As she weaves her way through the labyrinth of shelves, Smith admits, with a twinge of guilt in her voice, that some of the books "should not be stacked on top of each other, because it will ruin the binding." Because the space is so crammed, the less valuable books in the collection suffer. But as she circles the stacks, it is evident that book purists needn't worry--the signed Trollopes, the 1538 Froben-printed Erasmus, the first-edition Dickens (illustrated by Boz and Crookshank), and the 1911 Sisters of the Visitation, an extremely rare hand-painted prayer book given to Archbishop Ireland, have been rebound or protected in handmade slipcases. All this on the Special Collection's $1,200 annual budget--now that, even the pious might agree, is a miracle.

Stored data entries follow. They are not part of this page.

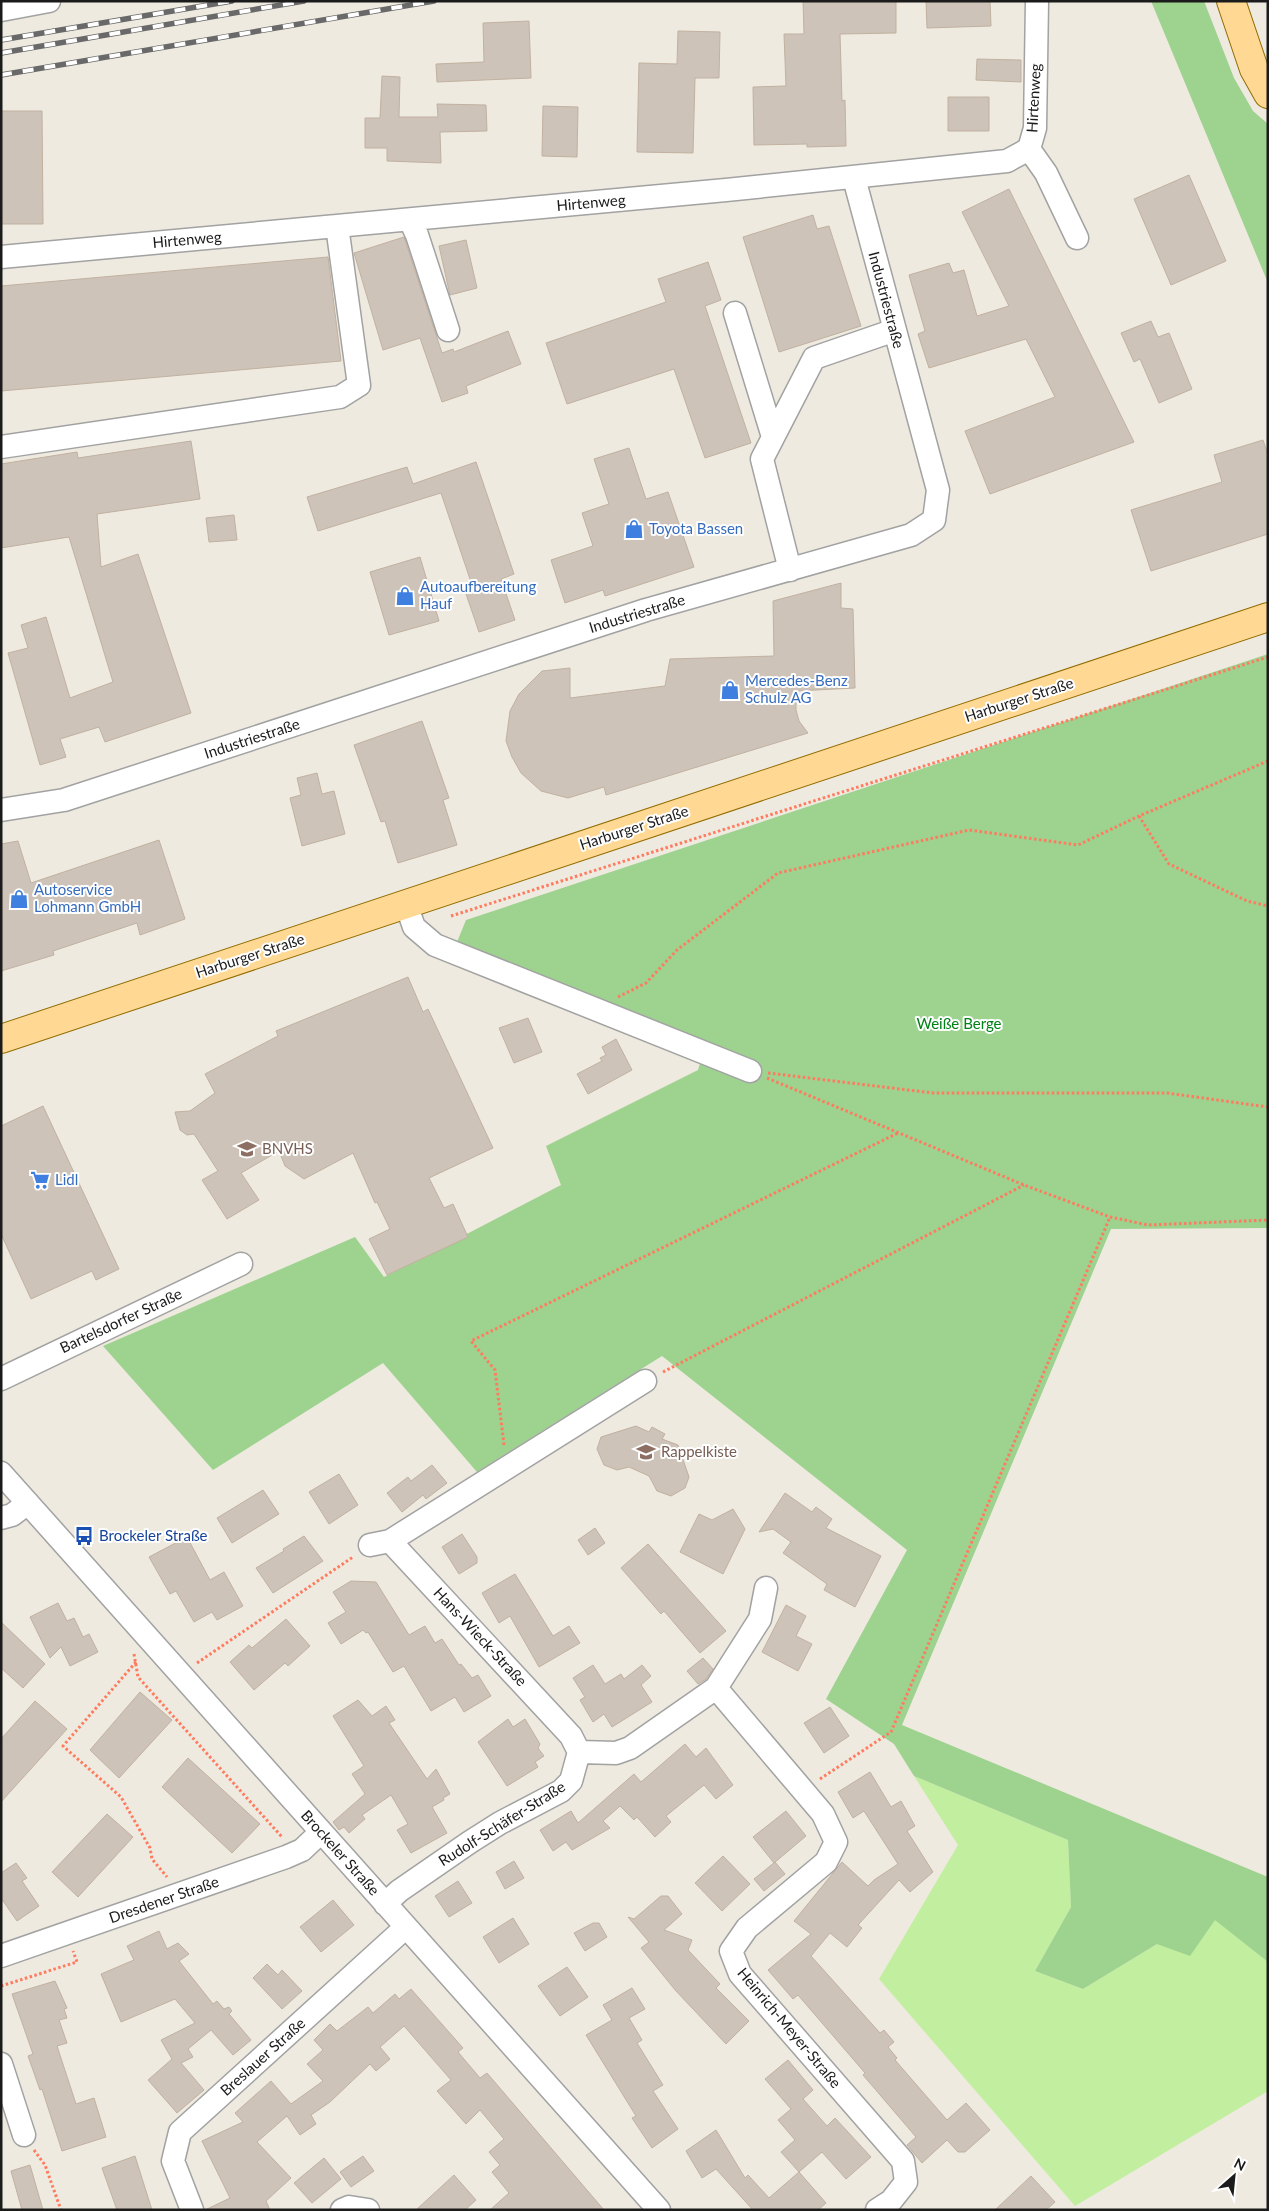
<svg xmlns="http://www.w3.org/2000/svg" width="1269" height="2211" viewBox="0 0 1269 2211" font-family="Lato,sans-serif">
<style>
.grass{fill:#c1ef9f}
.forest{fill:#9ed28f}
.building{fill:#cec3b8;stroke:#c1b1a0}
.lines{fill:none;stroke-linecap:round;stroke-linejoin:round}
.minor-casing{stroke:#a2a2a2;stroke-width:25}
.major-casing{stroke:#926c00;stroke-width:30}
.path{stroke:#ff7b5f;stroke-width:3;stroke-dasharray:2.5 2.5;stroke-linecap:butt}
.minor{stroke:#fff;stroke-width:22}
.major{stroke:#ffd893;stroke-width:28}
.rail-casing{stroke:#696969;stroke-width:5.5}
.rail{stroke:#fff;stroke-width:4;stroke-dasharray:11;stroke-linecap:butt}
.labels{text-anchor:middle;stroke-width:4;stroke-linejoin:round;paint-order:stroke}
.street-label{font-size:15px;fill:#1b1b1b;stroke:#fff}
.shop-label{font-size:15px;fill:#366cbe;stroke:#fff;text-anchor:start}
.park-label{font-size:15px;fill:#008214;stroke:#fff}
.education-label{font-size:15px;fill:#785e54;stroke:#fff;text-anchor:start}
.transit-label{font-size:15px;fill:#164399;stroke:#fff;text-anchor:start}
</style>
<rect width="100%" height="100%" fill="#eeeadf"/>
<!-- grass -->
<path class="grass" d="M914,1776l154,64 3,67 -36,64 48,18 74,-45 58,-25 53,43v129l-193,115 -196,-227 79,-134z"/>
<!-- forest -->
<path class="forest" d="M1151,1h53l30,77 19,33 15,13v159z
M1268,654v574l-157,1 -209,496 366,152v85l-53,-42 -25,36 -33,-12 -74,45 -48,-18 36,-64 -3,-67 -154,-64 -20,-32 -68,-45 81,-149 -245,-194 -185,116 -94,-109 -170,107 -110,-124 252,-109 29,40 177,-92 -15,-39 152,-76 7,-24 -250,-99 11,-27z"/>
<!-- building -->
<path class="building" d="M803,1h93v32l-56,1 2,67 3,-1 1,46 -39,1v-3l-53,1 -1,-58 33,-1 -2,-52h20z
M926,1h64l1,25 -64,2z
M529,21l2,57 -94,4 -1,-18 48,-2 -1,-39z
M678,31l42,1 -1,46h-24l-2,75 -56,-1 2,-89 38,1z
M977,59l44,1v22l-45,-2z
M382,76l18,1 -1,40h39l-1,-13 49,1 1,26 -47,1 1,31 -54,-2v-13h-22v-30h15z
M948,97h41v34h-41z
M543,106l35,1 -1,50 -35,-1z
M1,111h41l1,113h-42z
M1189,175l37,86 -55,24 -37,-86z
M1009,189l125,253 -144,52 -25,-63 90,-34 -29,-58 -97,29 -11,-34 7,-3 -16,-56 40,-12 4,10 11,-3 13,46 32,-10 -47,-94z
M813,215l4,14 12,-3 32,100 -82,26 -36,-115z
M404,237l38,116 11,-4 1,3 54,-21 13,33 -55,22 2,7 -26,9 -22,-64 -37,12 -29,-97z
M466,240l11,48 -27,7 -11,-49z
M328,257l13,104 -340,30v-105z
M708,262l13,38 -16,6 46,137 -46,15 -31,-89 -107,35 -21,-61 120,-41 -8,-23z
M1151,321l7,16 11,-4 23,56 -33,14 -19,-44 -6,3 -13,-29z
M1263,440l5,15v79l-117,37 -20,-61 91,-28 -8,-27z
M191,441l9,58 -103,15 4,53 37,-13 53,159 -86,29 -6,-15 -39,12 6,18 -26,8 -32,-112 20,-5 -7,-23 25,-8 24,81 43,-16 -44,-145 -68,11v-84l76,-12 1,6z
M629,448l17,51 22,-7 26,75 -89,29 -2,-6 -38,13 -14,-43 42,-14 -11,-33 27,-9 -15,-45z
M476,462l38,112 -13,5 14,41 -36,12 -14,-41 8,-3 -32,-95 -123,38 -11,-34 100,-30 6,17z
M234,515l3,25 -28,2 -3,-24z
M420,557l19,64 -50,14 -19,-63z
M841,583v25l12,1 2,79 -59,3v19l3,11 9,12 -202,62 -2,-8 -36,11 -27,-7 -20,-18 -9,-16 -6,-16 4,-30 9,-17 23,-23 28,-3v30l95,-12 5,-27 104,-3 -1,-55z
M422,721l27,77 -6,2 14,45 -59,18 -13,-42 -4,1 -27,-77z
M317,773l5,21 12,-3 11,43 -43,12 -12,-48 11,-3 -4,-17z
M159,840l26,79 -45,16 -3,-12 -84,28 1,4 -53,16v-127l17,-3 13,42z
M408,977l15,35 5,-3 65,139 -64,30 15,30 9,-4 15,33 -81,38 -18,-36 21,-10 -13,-27 -2,1 -22,-50 -49,26 -19,-13 -6,-15 -38,22 18,27 -32,19 -25,-39 16,-9 -24,-37 -7,1 -7,-5 -5,-18 15,-1 25,-18 -10,-19 73,-38 -2,-5z
M528,1018l14,34 -28,11 -15,-35z
M616,1039l16,31 -44,24 -11,-20 25,-13 -2,-3 6,-3 -4,-8z
M43,1106l76,163 -23,11 -4,-9 -61,28 -30,-65v-108z
M636,1426l13,6 3,-5 13,7 -3,5 16,6 11,32 -4,11 -14,8 -14,-5 -8,-15 -20,-9 -12,3 -13,-5 -7,-16 4,-12z
M432,1465l15,18 -21,16 -3,-4 -21,17 -15,-19 21,-16 3,4z
M339,1474l19,31 -29,19 -20,-32z
M263,1490l16,24 -47,29 -15,-25z
M785,1493l27,19 4,-5 16,12 -6,9 55,28 -26,51 -31,-17 3,-6 -44,-31 8,-11 -18,-13 -14,3z
M733,1509l12,20 -22,45 -43,-22 19,-38 13,6z
M595,1528l10,15 -17,12 -10,-15z
M462,1534l15,23v6l-18,11 -17,-27z
M304,1536l19,25 -50,32 -17,-25 28,-17 -1,-2z
M187,1537l23,43 14,-8 19,34 -26,14 -5,-8 -18,10 -18,-31 -6,3 -21,-37z
M648,1544l78,87 -26,22 -36,-42 -3,3 -40,-46z
M515,1574l38,62 16,-10 11,17 -41,24 -29,-51 -11,7 -17,-30z
M351,1581l25,1 33,53 16,-9 10,17 7,-4 17,26 2,-1 11,14 6,-3 13,21 -27,16 -9,-15 -24,14 -27,-45 -11,6 -25,-40 -2,1 -3,-3 -22,14 -13,-21 18,-11 -13,-20z
M58,1603l9,18 7,-3 9,19 6,-3 9,18 -28,14 -9,-19 -11,11 -20,-41z
M786,1605l20,11 -10,20 16,8 -14,27 -36,-19z
M286,1619l24,27 -22,20 -3,-3 -31,27 -24,-28 19,-17 3,3z
M1,1622l44,42 -22,24 -22,-20z
M703,1658l10,11 -7,10 -8,5 -11,-13z
M593,1665l12,19 16,-10 3,5 18,-14 9,11 -10,9 11,17 -40,25 -8,-13 -11,8 -13,-22 5,-3 -12,-19z
M140,1692l32,28 -53,58 -29,-28z
M358,1700l14,16 14,-10 9,14 -6,3 38,56 9,-10 14,25 -7,4 1,2 -12,7 15,26 -36,20 -14,-23 11,-6 -17,-29 -29,20 3,4 -16,14 -5,-6 -5,3 -6,-8 32,-28 -13,-20 12,-8 -31,-50z
M35,1701l32,28 -66,73v-63z
M830,1707l19,29 -25,17 -20,-30z
M508,1719l5,8 12,-8 15,25 -2,4 6,8 -9,6 3,5 -31,19 -29,-44z
M685,1744l11,13 10,-9 27,37 -17,14 -12,-14 -38,31 5,6 -16,15 -18,-20 -3,3 -14,-14 -17,15 7,7 -38,22 -6,-8 -13,9 -13,-21 31,-19 7,12 56,-49 7,8z
M188,1758l72,66 -28,29 -70,-66z
M870,1772l21,35 10,-6 14,25 -8,5 26,41 -23,20 -11,-12 -41,45 4,3 -15,19 -17,-14 -19,23 69,77 4,-3 10,12 -6,5 9,11 -2,2 52,60 19,-17 24,27 -25,22h-7l-11,-12 -25,23 -15,-18 9,-8 -53,-62 2,-2 -67,-78 -5,4 -25,-29 43,-36 -17,-13 48,-59 26,24 6,-6 24,-16 -34,-53 -11,7 -15,-26z
M786,1811l20,25 -32,27 -21,-26z
M107,1814l26,23 -55,60 -26,-25z
M723,1856l27,28 -28,27 -27,-28z
M514,1861l10,17 -19,11 -9,-17z
M775,1862l10,12 -21,17 -10,-12z
M16,1863l11,15 -5,3 17,25 -22,15 -16,-23v-25z
M458,1881l14,22 -23,14 -14,-21z
M661,1896h7l14,18 -18,16 28,10 -4,10 32,34 -4,4 33,33 -23,23 -50,-53 -35,-43 8,-6 -21,-25 6,2z
M333,1900l21,25 -33,27 -21,-25z
M513,1918l16,26 -30,19 -16,-26z
M593,1923h6l8,14 -22,14 -11,-18z
M159,1931l8,18 11,-6 11,11 -10,7 34,43 4,-3 7,8 5,-2 3,4 -3,3 22,26 -18,15 -22,-25 -23,19 5,8 -12,6 23,27 -27,23 -29,-33 24,-21 -11,-19 34,-17 -20,-24 -54,23 -20,-48 33,-14 -7,-14z
M267,1964l11,11 4,-5 20,21 -20,18 -29,-31z
M567,1967l21,30 -28,19 -22,-30z
M55,1981l12,27 -3,1 3,9 -8,2 8,23 -10,3 19,58 18,-6 12,39 -44,14 -20,-62 -2,1 -12,-34 5,-2 -21,-60z
M632,1988l13,21 -16,9 13,22 -5,3 26,42 -10,6 25,38 -26,19 -20,-30 4,-2 -50,-81 26,-15 -9,-15z
M411,1989l52,59 -5,4 22,26 7,-5 117,137h-114l19,-17 -17,-21 8,-7 -11,-13 15,-13 -24,-29 -14,14 -29,-33 14,-11 -47,-54 -24,21 10,12 -14,12 -6,-7 -40,38 -19,13 5,9 -16,11 -13,-19 -30,26 34,36 -25,23 4,9h-65l25,-12 -28,-57 41,-19 -8,-9 36,-32 20,23 32,-23 -16,-17 16,-14 -9,-10 16,-16 7,7 31,-24 5,6 22,-19 4,5z
M788,2060l25,30 -10,9 24,27 8,-8 36,39 -25,22 -24,-27 -23,20 -18,-20 14,-12 -17,-20 13,-11 -26,-30z
M716,2130l29,48 3,-3 21,23 30,-26 27,31 -8,7h-65l-37,-41 -14,9 -16,-27z
M135,2156l17,54h-35l-15,-42z
M363,2156l11,15 -23,16 -11,-15z
M324,2158l17,21 -29,24 -18,-20z
M30,2165l13,45h-21l-11,-39z
M454,2175l22,25 -11,10h-49z
M1031,2176l24,26 -9,8h-51z"/>
<g class="lines">
<!-- minor casing -->
<g class="minor-casing">
<path id="minor" d="M1,10l48,-9
M1029,149l17,24 31,65
M410,220l7,15 31,95
M1,257l725,-67 281,-29 22,-12 6,-21 2,-127
M735,313l38,124
M1,447l339,-50 19,-12 -22,-159
M790,570l-28,-111 52,-101 81,-28
M1,810l63,-10 582,-190 265,-75 23,-15 4,-30 -84,-312
M406,904l8,23 21,18 315,126
M1,1379l240,-115
M1,1473l658,737
M1,1518l11,-3 16,-12
M390,1541l255,-160
M370,1545l20,-4 181,195 8,16
M716,1688l107,126 13,28 -10,20 -79,66 -16,23 9,23 163,187 3,21 -15,19 -14,9
M385,1904l14,-13 71,-49 30,-19 61,-32 10,-10 8,-29 37,1 14,-5 86,-60 44,-69 6,-31
M1,1956l285,-99 16,-7 19,-18
M1,2064l23,71
M192,2210l-19,-49 7,-29 226,-205
M342,2210l7,-3 19,3"/>
</g>
<!-- major casing -->
<g class="major-casing">
<path id="major" d="M1231,1l23,68 14,25
M1,1039l1267,-422"/>
</g>
<!-- path -->
<path class="path" d="M1268,761l-129,55 30,48 78,37 21,5
M451,916l817,-259
M618,997l28,-14 31,-33 101,-77 191,-43 109,15 61,-29
M768,1073l165,20h234l101,14
M767,1078l257,107 86,32 38,8 120,-5
M663,1372l361,-187
M504,1445l-9,-75 -24,-29 427,-208
M134,1654l4,23 144,160
M136,1662l-73,84 58,51 29,51 2,11 15,18
M197,1663l156,-106
M820,1779l71,-47 219,-515
M1,1986l76,-24 -4,-11
M34,2150l11,15 16,45"/>
<!-- minor -->
<use href="#minor" class="minor"/>
<!-- major -->
<use href="#major" class="major"/>
<!-- rail casing -->
<g class="rail-casing">
<path id="rail" d="M1,40l231,-39
M1,53l303,-52
M1,75l433,-74"/>
</g>
<!-- rail -->
<use href="#rail" class="rail"/>
</g>
<!-- icons -->
<defs>
<g id="shop-bare" transform="scale(1.5)"><path d="M-5-2.5h2.3a2.7 3.5 0 0 1 5.4 0H5L5.5 6h-11ZM-1.5-2.5h3a1.5 2.3 0 0 0-3 0Z" fill="#3f7fe0" stroke="#fff" stroke-width="2.5" paint-order="stroke"/></g>
<g id="school-bare" transform="scale(1.5)"><path d="M0-5L7-2L0 1L-7-2ZM-4 1L0 2.5L4 1V4Q0 6-4 4Z" fill="#8d6e63" stroke="#fff" stroke-width="2.5" paint-order="stroke"/></g>
<g id="supermarket-bare" transform="scale(1.5)"><path d="M-6-5.5h2.5l.6 2H6L4.5 2H-2.5L-4.4-4H-6ZM-1.5 3.2a1.3 1.3 0 1 0 .1 0ZM3 3.2a1.3 1.3 0 1 0 .1 0Z" fill="#3f7fe0" stroke="#fff" stroke-width="2.5" paint-order="stroke"/></g>
<g id="bus-bare" transform="scale(1.5)"><path d="M-5-6H5V4H4V6H2V4H-2V6H-4V4H-5ZM-3.5-4V0h7V-4ZM-3.5 1.2v1.5H-2V1.2ZM2 1.2v1.5H3.5V1.2Z" fill="#1a4fb4" stroke="#fff" stroke-width="2.5" paint-order="stroke"/></g>
</defs>
<g fill-rule="evenodd">
<use href="#shop-bare" x="634" y="529"/>
<use href="#shop-bare" x="405" y="596"/>
<use href="#shop-bare" x="730" y="690"/>
<use href="#shop-bare" x="19" y="899"/>
<use href="#school-bare" x="247" y="1149"/>
<use href="#supermarket-bare" x="40" y="1180"/>
<use href="#school-bare" x="646" y="1452"/>
<use href="#bus-bare" x="84" y="1536"/>
</g>
<g class="labels">
<!-- street labels -->
<g class="street-label">
<text transform="translate(1034 98) rotate(-87)" y="5">Hirtenweg</text>
<text transform="translate(591 203) rotate(-5)" y="5">Hirtenweg</text>
<text transform="translate(187 240) rotate(-5)" y="5">Hirtenweg</text>
<text transform="translate(886 300) rotate(75)" y="5">Industriestraße</text>
<text transform="translate(637 614) rotate(-17)" y="5">Industriestraße</text>
<text transform="translate(1019 700) rotate(-18)" y="5">Harburger Straße</text>
<text transform="translate(252 739) rotate(-18)" y="5">Industriestraße</text>
<text transform="translate(634 828) rotate(-18)" y="5">Harburger Straße</text>
<text transform="translate(250 956) rotate(-18)" y="5">Harburger Straße</text>
<text transform="translate(121 1321) rotate(-25)" y="5">Bartelsdorfer Straße</text>
<text transform="translate(480 1637) rotate(47)" y="5">Hans-Wieck-Straße</text>
<text transform="translate(502 1824) rotate(-32)" y="5">Rudolf-Schäfer-Straße</text>
<text transform="translate(340 1853) rotate(48)" y="5">Brockeler Straße</text>
<text transform="translate(164 1900) rotate(-19)" y="5">Dresdener Straße</text>
<text transform="translate(789 2028) rotate(50)" y="5">Heinrich-Meyer-Straße</text>
<text transform="translate(263 2057) rotate(-42)" y="5">Breslauer Straße</text>
</g>
<!-- shop labels -->
<g class="shop-label">
<text x="649" y="534">Toyota Bassen</text>
<text x="420" y="592">Autoaufbereitung<tspan x="420" dy="17">Hauf</tspan></text>
<text x="745" y="686">Mercedes-Benz<tspan x="745" dy="17">Schulz AG</tspan></text>
<text x="34" y="895">Autoservice<tspan x="34" dy="17">Lohmann GmbH</tspan></text>
<text x="55" y="1185">Lidl</text>
</g>
<!-- park labels -->
<g class="park-label">
<text x="959" y="1029">Weiße Berge</text>
</g>
<!-- education labels -->
<g class="education-label">
<text x="262" y="1154">BNVHS</text>
<text x="661" y="1457">Rappelkiste</text>
</g>
<!-- transit labels -->
<g class="transit-label">
<text x="99" y="1541">Brockeler Straße</text>
</g>
</g>
<!-- border -->
<rect width="1269" height="2211" fill="none" stroke="#1b1b1b" stroke-width="5"/>
<!-- north arrow -->
<g transform="translate(1234 2176) rotate(27)" stroke="#ffffff" stroke-width="4" paint-order="stroke">
<path d="M0-4L9 19L0 12L-9 19Z" fill="#1b1b1b"/>
<text y="-8" font-size="14" font-weight="bold" text-anchor="middle" fill="#1b1b1b">N</text>
</g>
</svg>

Pull out a Cicero and ask Smith about it. She'd tell you that a few months ago a classics scholar at UCLA was looking for a missive from a two-volume collection of Cicero's sermons and letters published in 1531. In his first search, he found two complete copies, at the Hunterian Museum in Glasgow and the Bibliothèque Nationale in Paris. He tried one more search, and--lo and behold--he turned up a third set, in St. Paul.
When Smith offered to make copies of the letter and fax them to the man, she recalls, "He must have been doing cartwheels, and I thought he was on some sort of drug!" As for the value of the Cicero volumes, which are also included in the "Book as Art" exhibit, Smith gives her usual response: "Irreplaceable."